Race organisers had to move buoys in the shifty winds which further delayed scheduled races (see official communications). Timely weather reports had on-water safety boats rounding up sailors to return to the dock and hustle everyone into shore shelter, before lightning and thunderstorms hit the sailing area of Marina Bay.

==Race management==
The sailing organization was handled by the Singapore Sailing Federation and Singapore Disability Sports Council, in partnership with the APG Organising Committee (SAPGOC). Sailing volunteers helped launch or retrieve boats, assisted wheelchair-using sailors to safely traverse the ramp to the floating dock on the Bayfront, brought packed lunches and ran many errands so sailors could concentrate on their game.
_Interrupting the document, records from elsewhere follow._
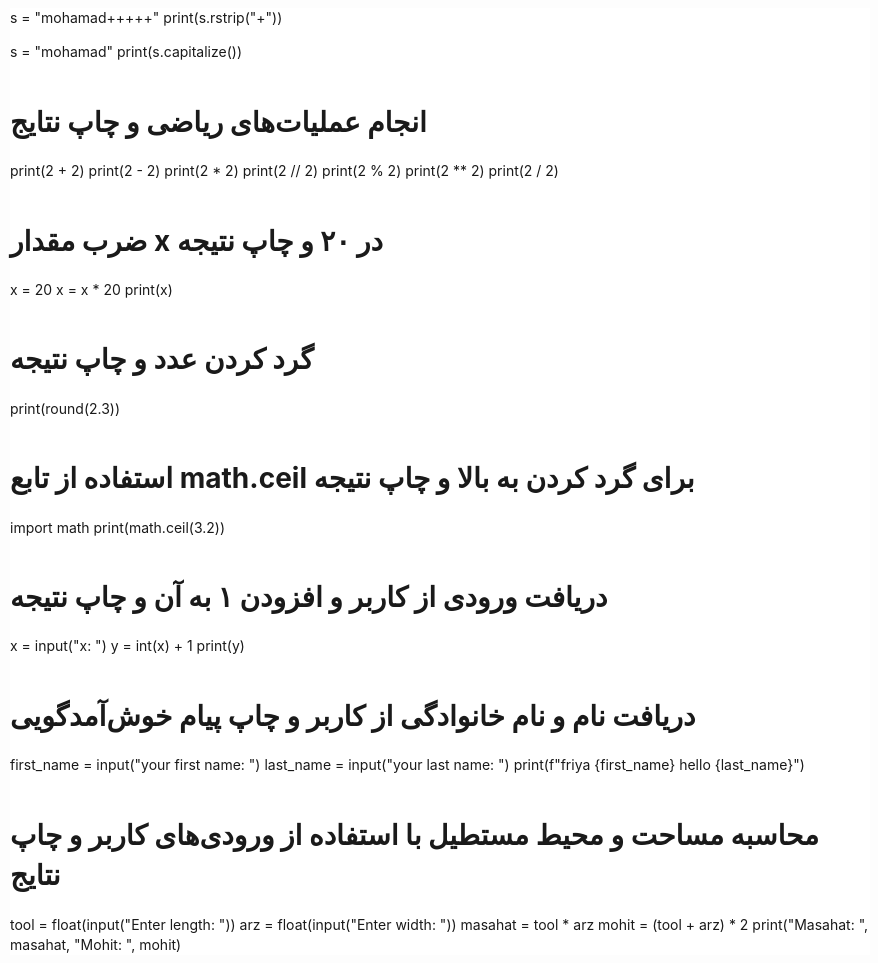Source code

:s = "mohamad+++++"
print(s.rstrip("+"))

s = "mohamad"
print(s.capitalize())

# انجام عملیات‌های ریاضی و چاپ نتایج
print(2 + 2)
print(2 - 2)
print(2 * 2)
print(2 // 2)
print(2 % 2)
print(2 ** 2)
print(2 / 2)

# ضرب مقدار x در ۲۰ و چاپ نتیجه
x = 20
x = x * 20
print(x)

# گرد کردن عدد و چاپ نتیجه
print(round(2.3))

# استفاده از تابع math.ceil برای گرد کردن به بالا و چاپ نتیجه
import math
print(math.ceil(3.2))

# دریافت ورودی از کاربر و افزودن ۱ به آن و چاپ نتیجه
x = input("x: ")
y = int(x) + 1
print(y)

# دریافت نام و نام خانوادگی از کاربر و چاپ پیام خوش‌آمدگویی
first_name = input("your first name: ")
last_name = input("your last name: ")
print(f"friya {first_name} hello {last_name}")

# محاسبه مساحت و محیط مستطیل با استفاده از ورودی‌های کاربر و چاپ نتایج
tool = float(input("Enter length: "))
arz = float(input("Enter width: "))
masahat = tool * arz
mohit = (tool + arz) * 2
print("Masahat: ", masahat, "Mohit: ", mohit)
Medical assistance was keenly on standby, with safety precautions in place to constantly remind sailors, organisers and spectators to keep well hydrated. No medical incidents required aid.

PRO:
- Andrew Foo SIN

Jury:
- Chairman – Katsuya Hashiba IJ JAP
- Vice Chairman – Chu Say Ng IJ MAS
- Lock Hong Kit IJ SIN
- Tan Tee Suan IJ SIN
- Kyaw Omar NJ MYA

Technical Delegate:
- Sir Henry Sleutel NED

Measurer:
- Ho Kah Soon

Classifiers:
- Chairman – Bernard Destrube FRA
- Sue Parry GBR
- Darren Leong SIN
- Ben Tan Sin SIN

==Participating nations==
A total of 18 athletes from 4 nations competed in para sailing at the 2015 ASEAN Para Games.

==Medal summary==

===Medal table===

| Rank | Nation | Gold | Silver | Bronze | Total |
|---|---|---|---|---|---|
| 1 | Singapore (SIN)* | 2 | 0 | 2 | 4 |
| 2 | Malaysia (MAS) | 1 | 1 | 0 | 2 |
| 3 | Philippines (PHI) | 0 | 2 | 1 | 3 |
| Totals (3 entries) |  | 3 | 3 | 3 | 9 |

===Medalists===
| Single-Person Keelboat | Men's Hansa 2.3 | Al Mustakim bin Matrin (MAS) | Alson Callos Tumbagahan (PHI) | Aaron Per Yong Quan (SIN) |
| Single-Person Keelboat | Women's Hansa 2.3 | Yap Qian Yin (SIN) | Cherrie Samonte Pinpin (PHI) | Clytie Orencio Bernardo (PHI) |
| Two-Person Keelboat | Open Hansa 303 Wide | Tan Wei Qiang Jovin Teo Kee Lin Anthony | Mustafah Bin Junell Nurul Amilin Binti Balawi | Lim Kok Liang Desiree Tan Kai Rong Glen |

| Event | Class | Gold | Silver | Bronze |
|---|---|---|---|---|
| Single-Person Keelboat | Men's Hansa 2.3 | Al Mustakim bin Matrin Malaysia | Alson Callos Tumbagahan Philippines | Aaron Per Yong Quan Singapore |
| Single-Person Keelboat | Women's Hansa 2.3 | Yap Qian Yin Singapore | Cherrie Samonte Pinpin Philippines | Clytie Orencio Bernardo Philippines |
| Two-Person Keelboat | Open Hansa 303 Wide | Singapore (SIN) Tan Wei Qiang Jovin Teo Kee Lin Anthony | Malaysia (MAS) Mustafah Bin Junell Nurul Amilin Binti Balawi | Singapore (SIN) Lim Kok Liang Desiree Tan Kai Rong Glen |

==Future Developments==
Pre-regatta sailing workshops conducted by SDSC and Sailability Singapore helped jumpstart ASEAN interest in sailing in 2006. Malaysia likewise logging similar Paralympic Sailing expertise means sailing is definitely included in the succeeding ASEAN Para Games in Malaysia (2017) and the Philippines (2019). Vietnam fielded a new batch of sailors to this APG while Indonesia and Thailand have indicated interest to organize their para sailing in 2016, starting with the Bali International Sailing Regatta 2016 as a pathway leading to elite para sailing development.